The SMALLEY was brought back to active duty on 3 July 1951 with the outbreak of the Korean War. Newport, Rhode Island, became her new home port and base of operations until 19 May 1953 when she sailed for Korea. On 2 July, the SMALLEY entered the Korean combat zone as plane guard for the PRINCETON (CVA-37). She continued to operate with the carriers of Task Force 77 as they carried out the famous “Cherokee” strikes until the armistice on 27 July 1953. In early September 1953 the SMALLEY got underway with the POINT CRUZ (CVE-119) bound for Inchon and Operation Kite. The five-day operation involved transporting 5,000 Indian troops from the flight deck of the POINT CRUZ by helicopter to the demilitarized zone ashore. With the completion of Operation Kite, the SMALLEY rejoined Task Force 77 in the East China Sea, where on 18 September her crew rescued two occupants of a downed helicopter from the carrier YORKTOWN (CVA-10). Remaining in the area until early November, she performed such diverse tasks as ferrying 110 Marines from Sasebo, Japan, to Pusan, Korea, and assisting a South Korean fishing vessel in distress, taking aboard the boat’s twenty-nine-man crew who had been adrift without food or water for ten days. She returned to Newport in January 1954.

Routine operations out of Newport and in the Caribbean occupied her until July 1955 when she got underway for northern Europe and a Mediterranean cruise. She visited England, Denmark, Finland, Scotland, Spain, France, and Turkey and worked with ships of both the Danish and British fleets before heading for home in November 1955.
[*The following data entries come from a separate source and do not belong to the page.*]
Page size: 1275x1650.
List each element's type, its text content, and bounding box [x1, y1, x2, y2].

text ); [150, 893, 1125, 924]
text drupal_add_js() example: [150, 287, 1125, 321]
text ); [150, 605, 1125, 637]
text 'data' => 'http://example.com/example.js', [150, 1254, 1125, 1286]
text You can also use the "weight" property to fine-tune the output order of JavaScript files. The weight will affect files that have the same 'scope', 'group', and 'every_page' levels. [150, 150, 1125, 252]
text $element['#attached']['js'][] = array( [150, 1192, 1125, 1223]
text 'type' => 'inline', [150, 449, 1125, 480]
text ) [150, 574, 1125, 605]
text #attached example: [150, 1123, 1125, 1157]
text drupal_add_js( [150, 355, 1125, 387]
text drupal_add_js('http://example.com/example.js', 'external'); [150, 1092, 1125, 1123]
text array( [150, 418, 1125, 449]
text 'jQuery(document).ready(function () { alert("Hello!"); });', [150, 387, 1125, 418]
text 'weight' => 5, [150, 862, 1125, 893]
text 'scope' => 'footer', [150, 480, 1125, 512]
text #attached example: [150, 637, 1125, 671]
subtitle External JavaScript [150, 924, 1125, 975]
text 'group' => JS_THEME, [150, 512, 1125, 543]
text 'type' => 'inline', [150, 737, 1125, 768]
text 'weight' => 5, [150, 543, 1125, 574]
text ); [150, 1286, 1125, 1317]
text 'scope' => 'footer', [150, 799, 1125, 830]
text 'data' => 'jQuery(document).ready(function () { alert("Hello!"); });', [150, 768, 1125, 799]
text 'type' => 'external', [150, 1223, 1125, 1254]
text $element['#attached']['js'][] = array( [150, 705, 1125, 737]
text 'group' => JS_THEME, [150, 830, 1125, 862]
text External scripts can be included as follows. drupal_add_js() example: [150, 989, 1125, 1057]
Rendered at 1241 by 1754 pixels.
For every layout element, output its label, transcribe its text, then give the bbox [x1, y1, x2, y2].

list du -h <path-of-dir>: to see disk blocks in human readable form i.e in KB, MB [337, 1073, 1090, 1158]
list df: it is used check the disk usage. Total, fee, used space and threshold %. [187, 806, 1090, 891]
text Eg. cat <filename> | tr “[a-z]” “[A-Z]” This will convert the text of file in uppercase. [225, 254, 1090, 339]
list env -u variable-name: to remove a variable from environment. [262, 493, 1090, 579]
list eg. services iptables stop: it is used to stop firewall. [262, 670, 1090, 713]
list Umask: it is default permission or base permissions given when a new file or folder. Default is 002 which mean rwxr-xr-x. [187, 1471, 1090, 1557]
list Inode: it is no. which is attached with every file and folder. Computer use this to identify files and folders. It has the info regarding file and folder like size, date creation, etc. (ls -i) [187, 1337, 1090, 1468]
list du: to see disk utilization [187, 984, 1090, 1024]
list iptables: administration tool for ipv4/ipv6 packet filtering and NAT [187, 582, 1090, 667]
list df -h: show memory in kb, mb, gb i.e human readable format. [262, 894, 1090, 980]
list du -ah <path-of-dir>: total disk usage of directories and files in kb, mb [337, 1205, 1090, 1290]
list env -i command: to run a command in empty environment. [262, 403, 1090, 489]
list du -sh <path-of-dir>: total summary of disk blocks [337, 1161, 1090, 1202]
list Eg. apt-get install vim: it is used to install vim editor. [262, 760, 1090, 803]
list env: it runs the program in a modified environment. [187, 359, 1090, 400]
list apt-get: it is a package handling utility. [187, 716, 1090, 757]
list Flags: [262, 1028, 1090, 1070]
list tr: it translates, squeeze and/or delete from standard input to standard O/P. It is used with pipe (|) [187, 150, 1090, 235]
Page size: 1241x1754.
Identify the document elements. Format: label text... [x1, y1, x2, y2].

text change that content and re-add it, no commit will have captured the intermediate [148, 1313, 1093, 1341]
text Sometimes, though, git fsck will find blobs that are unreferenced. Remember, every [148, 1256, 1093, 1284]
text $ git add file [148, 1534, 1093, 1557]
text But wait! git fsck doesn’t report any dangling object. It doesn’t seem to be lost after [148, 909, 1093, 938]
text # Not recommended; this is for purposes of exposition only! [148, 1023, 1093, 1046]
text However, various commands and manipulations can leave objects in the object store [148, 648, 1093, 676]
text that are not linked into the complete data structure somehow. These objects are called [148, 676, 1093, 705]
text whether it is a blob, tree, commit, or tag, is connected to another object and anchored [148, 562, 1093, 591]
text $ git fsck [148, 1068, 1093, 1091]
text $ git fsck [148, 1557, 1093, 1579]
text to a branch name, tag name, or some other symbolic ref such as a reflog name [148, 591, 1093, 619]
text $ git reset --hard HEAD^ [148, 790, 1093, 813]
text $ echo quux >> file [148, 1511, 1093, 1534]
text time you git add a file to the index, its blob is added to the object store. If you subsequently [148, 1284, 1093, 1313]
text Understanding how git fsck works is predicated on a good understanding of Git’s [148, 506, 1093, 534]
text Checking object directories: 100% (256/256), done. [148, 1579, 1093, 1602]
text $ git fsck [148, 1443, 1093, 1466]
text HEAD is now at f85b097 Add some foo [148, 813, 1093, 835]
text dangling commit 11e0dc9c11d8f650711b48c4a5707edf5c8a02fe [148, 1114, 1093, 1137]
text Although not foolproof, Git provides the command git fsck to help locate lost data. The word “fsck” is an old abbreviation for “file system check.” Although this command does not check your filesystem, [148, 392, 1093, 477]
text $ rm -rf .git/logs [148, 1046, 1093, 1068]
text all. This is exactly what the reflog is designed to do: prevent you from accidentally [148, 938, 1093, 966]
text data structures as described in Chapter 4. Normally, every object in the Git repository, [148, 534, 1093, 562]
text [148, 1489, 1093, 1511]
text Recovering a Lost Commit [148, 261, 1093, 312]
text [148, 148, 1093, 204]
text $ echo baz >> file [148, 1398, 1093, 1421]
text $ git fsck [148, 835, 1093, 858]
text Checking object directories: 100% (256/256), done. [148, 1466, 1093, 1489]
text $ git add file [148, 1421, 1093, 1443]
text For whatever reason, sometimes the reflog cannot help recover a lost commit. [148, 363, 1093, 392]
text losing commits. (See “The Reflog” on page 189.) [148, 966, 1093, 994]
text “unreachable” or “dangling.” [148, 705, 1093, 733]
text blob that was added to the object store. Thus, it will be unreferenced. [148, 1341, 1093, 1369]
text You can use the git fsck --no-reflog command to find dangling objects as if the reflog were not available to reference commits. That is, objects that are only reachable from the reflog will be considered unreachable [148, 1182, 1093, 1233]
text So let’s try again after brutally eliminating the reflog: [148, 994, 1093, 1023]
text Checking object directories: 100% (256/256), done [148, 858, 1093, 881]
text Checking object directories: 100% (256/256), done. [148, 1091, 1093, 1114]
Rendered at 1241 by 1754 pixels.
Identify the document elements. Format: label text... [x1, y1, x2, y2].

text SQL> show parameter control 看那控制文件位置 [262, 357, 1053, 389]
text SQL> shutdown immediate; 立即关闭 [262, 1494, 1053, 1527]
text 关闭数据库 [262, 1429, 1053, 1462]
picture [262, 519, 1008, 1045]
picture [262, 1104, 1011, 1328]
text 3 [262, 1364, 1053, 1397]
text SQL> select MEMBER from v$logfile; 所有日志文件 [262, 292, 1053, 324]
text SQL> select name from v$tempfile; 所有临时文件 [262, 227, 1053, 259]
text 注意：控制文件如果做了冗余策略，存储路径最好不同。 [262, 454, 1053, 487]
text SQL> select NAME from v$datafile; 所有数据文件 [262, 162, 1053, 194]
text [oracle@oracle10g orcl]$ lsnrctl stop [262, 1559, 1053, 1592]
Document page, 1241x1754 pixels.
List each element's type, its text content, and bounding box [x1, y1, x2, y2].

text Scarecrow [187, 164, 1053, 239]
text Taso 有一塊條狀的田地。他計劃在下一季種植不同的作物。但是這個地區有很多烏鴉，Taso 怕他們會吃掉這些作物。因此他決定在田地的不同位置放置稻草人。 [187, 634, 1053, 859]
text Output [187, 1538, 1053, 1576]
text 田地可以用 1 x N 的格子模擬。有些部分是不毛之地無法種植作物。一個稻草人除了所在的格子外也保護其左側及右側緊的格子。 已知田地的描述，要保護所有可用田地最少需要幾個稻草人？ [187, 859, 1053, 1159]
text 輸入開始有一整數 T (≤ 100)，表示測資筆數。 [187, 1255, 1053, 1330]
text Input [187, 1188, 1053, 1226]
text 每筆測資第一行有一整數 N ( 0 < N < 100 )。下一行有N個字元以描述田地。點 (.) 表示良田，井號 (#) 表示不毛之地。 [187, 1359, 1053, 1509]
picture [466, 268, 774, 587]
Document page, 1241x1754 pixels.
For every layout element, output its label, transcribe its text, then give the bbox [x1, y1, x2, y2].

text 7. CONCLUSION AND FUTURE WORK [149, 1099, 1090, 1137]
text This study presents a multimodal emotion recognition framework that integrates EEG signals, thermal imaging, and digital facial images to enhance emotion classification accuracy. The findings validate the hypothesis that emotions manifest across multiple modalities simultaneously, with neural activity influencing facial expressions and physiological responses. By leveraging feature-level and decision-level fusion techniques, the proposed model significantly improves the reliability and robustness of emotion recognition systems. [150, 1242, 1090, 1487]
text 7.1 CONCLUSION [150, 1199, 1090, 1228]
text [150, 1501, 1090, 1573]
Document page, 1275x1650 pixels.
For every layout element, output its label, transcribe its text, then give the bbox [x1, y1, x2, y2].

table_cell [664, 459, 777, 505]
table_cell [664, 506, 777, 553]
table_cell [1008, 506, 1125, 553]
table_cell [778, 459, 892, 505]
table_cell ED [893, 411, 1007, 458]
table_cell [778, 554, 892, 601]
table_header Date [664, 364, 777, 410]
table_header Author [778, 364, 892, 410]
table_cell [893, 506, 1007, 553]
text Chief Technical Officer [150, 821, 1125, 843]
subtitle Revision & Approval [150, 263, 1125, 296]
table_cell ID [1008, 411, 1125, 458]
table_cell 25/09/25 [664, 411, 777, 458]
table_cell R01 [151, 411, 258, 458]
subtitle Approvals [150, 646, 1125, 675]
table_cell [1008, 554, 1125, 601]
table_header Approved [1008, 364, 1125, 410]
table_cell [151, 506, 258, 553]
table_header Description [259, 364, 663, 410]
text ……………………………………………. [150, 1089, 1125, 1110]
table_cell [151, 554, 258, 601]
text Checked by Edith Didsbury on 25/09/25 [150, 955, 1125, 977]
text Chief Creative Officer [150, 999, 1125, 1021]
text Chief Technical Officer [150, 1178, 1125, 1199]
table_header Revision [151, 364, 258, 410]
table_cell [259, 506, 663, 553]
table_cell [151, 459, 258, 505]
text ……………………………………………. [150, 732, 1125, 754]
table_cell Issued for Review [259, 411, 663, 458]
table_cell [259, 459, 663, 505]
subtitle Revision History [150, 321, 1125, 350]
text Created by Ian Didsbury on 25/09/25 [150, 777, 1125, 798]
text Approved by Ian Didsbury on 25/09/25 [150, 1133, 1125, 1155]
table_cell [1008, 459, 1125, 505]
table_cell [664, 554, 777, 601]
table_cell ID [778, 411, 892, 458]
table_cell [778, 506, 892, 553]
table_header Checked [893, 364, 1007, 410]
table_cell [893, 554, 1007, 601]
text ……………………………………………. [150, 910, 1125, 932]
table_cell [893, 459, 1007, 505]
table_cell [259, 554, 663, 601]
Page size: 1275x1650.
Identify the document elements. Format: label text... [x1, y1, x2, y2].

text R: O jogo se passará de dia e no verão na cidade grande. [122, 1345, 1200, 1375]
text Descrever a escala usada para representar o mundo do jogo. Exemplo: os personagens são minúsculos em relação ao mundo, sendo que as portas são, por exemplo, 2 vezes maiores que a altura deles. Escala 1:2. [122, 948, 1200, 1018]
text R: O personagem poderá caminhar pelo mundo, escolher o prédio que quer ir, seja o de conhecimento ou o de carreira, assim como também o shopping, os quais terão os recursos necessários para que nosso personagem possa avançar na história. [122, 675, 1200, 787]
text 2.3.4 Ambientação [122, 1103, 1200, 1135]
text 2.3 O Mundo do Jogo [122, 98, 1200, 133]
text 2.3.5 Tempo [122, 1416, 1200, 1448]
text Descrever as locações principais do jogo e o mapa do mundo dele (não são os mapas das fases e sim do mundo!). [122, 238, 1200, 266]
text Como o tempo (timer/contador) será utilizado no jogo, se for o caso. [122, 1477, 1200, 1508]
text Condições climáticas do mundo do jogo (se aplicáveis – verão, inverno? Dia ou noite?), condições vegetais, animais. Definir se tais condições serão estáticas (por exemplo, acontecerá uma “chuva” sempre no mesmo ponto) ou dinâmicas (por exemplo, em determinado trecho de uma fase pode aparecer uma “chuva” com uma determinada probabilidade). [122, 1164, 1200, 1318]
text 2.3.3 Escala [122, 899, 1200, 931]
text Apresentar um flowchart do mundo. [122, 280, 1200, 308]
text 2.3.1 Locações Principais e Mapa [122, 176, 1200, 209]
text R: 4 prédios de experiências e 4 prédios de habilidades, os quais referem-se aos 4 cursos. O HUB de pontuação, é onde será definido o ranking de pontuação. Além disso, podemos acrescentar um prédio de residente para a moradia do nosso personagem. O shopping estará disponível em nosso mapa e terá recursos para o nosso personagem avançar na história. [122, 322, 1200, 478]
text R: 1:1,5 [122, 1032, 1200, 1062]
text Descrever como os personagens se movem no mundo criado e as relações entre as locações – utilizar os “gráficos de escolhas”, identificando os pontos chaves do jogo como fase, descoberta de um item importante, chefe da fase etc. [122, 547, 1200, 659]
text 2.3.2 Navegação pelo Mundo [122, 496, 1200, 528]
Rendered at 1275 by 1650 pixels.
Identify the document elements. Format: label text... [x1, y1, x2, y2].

A Caribbean cruise was the highlight of 1956 followed in 1957 by a deployment with the Mideast Force showing the flag in ports along the eastern coast of Africa and along the shores of the Persian Gulf. She visited Sierra Leone, Capetown, and Mombasa en route to Karachi, Pakistan before returning to the Persian Gulf. The SMALLEY began the voyage home in April. Following a yard period in June, she left Charleston for the Philadelphia Naval Yard, where she was decommissioned in August 1957.  The SMALLEY was assigned to the Atlantic Reserve Fleet until struck from the navy’s list on 1 April 1965 and sold to the Norfolk Shipbuilding and Drydock Corporation in January 1966.